● **Exercise passage**:

ATI RN
RN ATI Capstone Proctored Comprehensive Assessment A
1. A healthcare provider orders a medication dose three times higher than usual. What is the nurse's first step?
- A. Administer the medication but monitor the patient closely.
- B. Verify the dosage with the prescribing provider.
- C. Administer a lower dose to minimize the risk.
- D. Hold the medication and wait for further clarification.
Correct answer: B
Rationale: The correct answer is B: Verify the dosage with the prescribing provider. When faced with an unusual medication dose, the nurse's initial action should be to confirm the order with the healthcare provider who prescribed it. This step is crucial to prevent medication errors and ensure patient safety. Choices A, C, and D are incorrect because administering the medication without clarification, administering a lower dose without approval, or holding the medication without consulting the provider can all pose risks to the patient's well-being.
2. A client with neuropathic pain has a new prescription for amitriptyline once per day. What should the nurse include in the teaching?
- A. Take the medication with meals
- B. Increase fluids while on this medication
- C. Take it only at night
- D. Report any yellowing of the skin
Correct answer: B
Rationale: The correct answer is B: 'Increase fluids while on this medication.' Amitriptyline can cause side effects like dry mouth and urinary retention. Increasing fluids can help alleviate these side effects. Choices A, C, and D are incorrect. Taking the medication with meals or only at night is not specifically related to managing the side effects of amitriptyline. Reporting yellowing of the skin is important but not directly related to the side effects of this medication.

● **Work task 1**:
Please reproduce the nursing exam passage from "- B. Verify" up to and including "in the teaching?", switching "prescribing provider" to "ordering physician".
● **Work task 2**:
Which side effects of amitriptyline does the nursing exam passage name?
The material after this point is unrelated to the nursing exam passage.

● **Dataset excerpts**:
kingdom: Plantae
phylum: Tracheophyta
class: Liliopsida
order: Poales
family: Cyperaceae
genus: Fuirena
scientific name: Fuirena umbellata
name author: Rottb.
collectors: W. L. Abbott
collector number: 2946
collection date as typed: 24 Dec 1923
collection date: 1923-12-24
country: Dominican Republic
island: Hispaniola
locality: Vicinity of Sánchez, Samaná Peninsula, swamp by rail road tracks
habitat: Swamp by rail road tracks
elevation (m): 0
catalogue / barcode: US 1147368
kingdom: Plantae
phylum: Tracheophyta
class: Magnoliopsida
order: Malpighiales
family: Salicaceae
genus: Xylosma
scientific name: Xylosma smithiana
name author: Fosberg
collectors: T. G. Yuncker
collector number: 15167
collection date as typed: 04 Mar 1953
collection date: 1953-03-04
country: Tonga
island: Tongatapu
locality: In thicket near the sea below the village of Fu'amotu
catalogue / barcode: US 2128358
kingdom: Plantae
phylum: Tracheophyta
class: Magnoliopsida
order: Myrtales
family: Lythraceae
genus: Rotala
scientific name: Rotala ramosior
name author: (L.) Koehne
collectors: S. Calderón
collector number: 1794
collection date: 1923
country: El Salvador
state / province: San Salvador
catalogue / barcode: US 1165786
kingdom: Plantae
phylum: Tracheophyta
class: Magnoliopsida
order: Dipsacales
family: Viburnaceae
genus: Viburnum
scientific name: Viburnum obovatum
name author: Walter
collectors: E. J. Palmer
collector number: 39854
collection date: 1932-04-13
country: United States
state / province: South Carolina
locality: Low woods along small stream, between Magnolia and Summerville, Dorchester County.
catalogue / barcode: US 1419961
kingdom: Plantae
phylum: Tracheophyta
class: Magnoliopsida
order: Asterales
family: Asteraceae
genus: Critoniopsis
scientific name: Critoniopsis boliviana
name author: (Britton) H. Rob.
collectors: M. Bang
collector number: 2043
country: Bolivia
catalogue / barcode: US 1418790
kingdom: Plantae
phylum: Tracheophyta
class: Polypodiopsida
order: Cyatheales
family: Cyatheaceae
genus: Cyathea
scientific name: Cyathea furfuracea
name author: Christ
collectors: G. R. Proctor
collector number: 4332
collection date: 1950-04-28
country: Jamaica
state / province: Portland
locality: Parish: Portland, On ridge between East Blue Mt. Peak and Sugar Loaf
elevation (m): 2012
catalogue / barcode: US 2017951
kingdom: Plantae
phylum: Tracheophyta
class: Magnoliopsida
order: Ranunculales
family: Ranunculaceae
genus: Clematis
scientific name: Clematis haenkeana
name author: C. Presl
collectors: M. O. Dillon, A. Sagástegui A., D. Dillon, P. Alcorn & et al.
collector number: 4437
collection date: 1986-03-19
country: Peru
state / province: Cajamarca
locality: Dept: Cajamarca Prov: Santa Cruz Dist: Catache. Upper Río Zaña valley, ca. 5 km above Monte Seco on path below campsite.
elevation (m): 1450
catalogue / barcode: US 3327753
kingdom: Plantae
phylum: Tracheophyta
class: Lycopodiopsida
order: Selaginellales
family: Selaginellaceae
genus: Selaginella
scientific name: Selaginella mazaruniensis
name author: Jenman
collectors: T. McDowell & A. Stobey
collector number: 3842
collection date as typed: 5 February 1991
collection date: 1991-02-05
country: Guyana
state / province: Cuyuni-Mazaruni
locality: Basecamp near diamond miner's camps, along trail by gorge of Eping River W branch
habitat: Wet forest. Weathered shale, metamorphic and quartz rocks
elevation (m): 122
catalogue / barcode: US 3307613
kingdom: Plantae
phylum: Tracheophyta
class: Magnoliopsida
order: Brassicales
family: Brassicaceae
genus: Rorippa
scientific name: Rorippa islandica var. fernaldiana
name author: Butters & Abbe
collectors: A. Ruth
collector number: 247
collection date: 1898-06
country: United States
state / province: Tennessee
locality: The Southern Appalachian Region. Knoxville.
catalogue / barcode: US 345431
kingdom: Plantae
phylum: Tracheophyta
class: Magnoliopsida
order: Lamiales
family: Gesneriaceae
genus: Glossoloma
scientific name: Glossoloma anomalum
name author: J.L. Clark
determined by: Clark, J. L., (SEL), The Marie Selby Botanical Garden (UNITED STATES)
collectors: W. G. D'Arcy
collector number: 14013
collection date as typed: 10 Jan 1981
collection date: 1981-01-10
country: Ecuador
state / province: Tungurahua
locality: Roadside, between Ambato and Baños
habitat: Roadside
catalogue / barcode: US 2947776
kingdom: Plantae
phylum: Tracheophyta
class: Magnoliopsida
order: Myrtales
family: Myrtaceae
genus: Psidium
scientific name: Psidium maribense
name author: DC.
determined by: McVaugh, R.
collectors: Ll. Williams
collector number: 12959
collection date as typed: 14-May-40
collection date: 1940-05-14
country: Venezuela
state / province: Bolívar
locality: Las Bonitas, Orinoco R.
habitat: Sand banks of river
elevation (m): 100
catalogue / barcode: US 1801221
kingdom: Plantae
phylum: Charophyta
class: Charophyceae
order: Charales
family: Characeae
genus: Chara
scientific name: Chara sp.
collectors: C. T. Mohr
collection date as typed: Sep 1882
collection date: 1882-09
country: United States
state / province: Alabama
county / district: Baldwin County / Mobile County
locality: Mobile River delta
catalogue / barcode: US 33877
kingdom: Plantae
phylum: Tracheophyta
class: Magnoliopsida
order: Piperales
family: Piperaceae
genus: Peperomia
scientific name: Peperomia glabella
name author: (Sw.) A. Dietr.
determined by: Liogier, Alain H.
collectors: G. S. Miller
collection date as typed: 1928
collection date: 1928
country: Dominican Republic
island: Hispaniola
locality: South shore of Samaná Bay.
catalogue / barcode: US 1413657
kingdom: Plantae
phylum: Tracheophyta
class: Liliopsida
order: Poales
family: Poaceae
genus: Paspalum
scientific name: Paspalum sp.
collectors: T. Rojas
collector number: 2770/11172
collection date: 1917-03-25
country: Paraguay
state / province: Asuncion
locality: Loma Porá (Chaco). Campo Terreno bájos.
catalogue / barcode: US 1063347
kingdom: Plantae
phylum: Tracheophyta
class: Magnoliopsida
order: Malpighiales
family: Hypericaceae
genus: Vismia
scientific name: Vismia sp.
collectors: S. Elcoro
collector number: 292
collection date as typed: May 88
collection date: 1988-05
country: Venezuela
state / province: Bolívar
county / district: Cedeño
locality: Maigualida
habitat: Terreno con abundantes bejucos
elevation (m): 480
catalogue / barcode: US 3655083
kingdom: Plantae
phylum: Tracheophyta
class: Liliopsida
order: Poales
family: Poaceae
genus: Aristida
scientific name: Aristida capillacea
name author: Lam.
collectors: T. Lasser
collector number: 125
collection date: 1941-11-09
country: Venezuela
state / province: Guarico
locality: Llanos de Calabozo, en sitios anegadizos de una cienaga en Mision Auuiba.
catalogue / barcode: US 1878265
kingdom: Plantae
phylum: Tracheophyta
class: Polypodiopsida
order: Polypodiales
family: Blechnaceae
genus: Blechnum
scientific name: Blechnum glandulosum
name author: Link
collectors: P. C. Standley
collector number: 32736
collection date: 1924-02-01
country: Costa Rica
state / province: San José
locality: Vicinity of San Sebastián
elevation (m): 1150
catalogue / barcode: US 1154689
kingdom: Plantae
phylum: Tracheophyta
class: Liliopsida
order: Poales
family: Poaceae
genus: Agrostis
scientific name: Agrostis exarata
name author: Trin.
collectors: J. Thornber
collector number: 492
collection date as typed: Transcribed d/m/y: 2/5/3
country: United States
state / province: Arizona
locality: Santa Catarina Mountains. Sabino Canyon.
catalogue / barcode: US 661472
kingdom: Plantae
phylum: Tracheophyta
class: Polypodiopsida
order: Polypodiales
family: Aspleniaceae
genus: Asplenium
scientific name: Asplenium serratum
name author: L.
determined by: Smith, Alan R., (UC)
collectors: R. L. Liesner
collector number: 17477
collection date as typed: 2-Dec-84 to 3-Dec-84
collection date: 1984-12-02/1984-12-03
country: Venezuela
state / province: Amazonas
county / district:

● **Response box 1**:
- B. Verify the dosage with the ordering physician.
- C. Administer a lower dose to minimize the risk.
- D. Hold the medication and wait for further clarification.
Correct answer: B
Rationale: The correct answer is B: Verify the dosage with the ordering physician. When faced with an unusual medication dose, the nurse's initial action should be to confirm the order with the healthcare provider who prescribed it. This step is crucial to prevent medication errors and ensure patient safety. Choices A, C, and D are incorrect because administering the medication without clarification, administering a lower dose without approval, or holding the medication without consulting the provider can all pose risks to the patient's well-being.
2. A client with neuropathic pain has a new prescription for amitriptyline once per day. What should the nurse include in the teaching?

● **Response box 2**:
Dry mouth and urinary retention.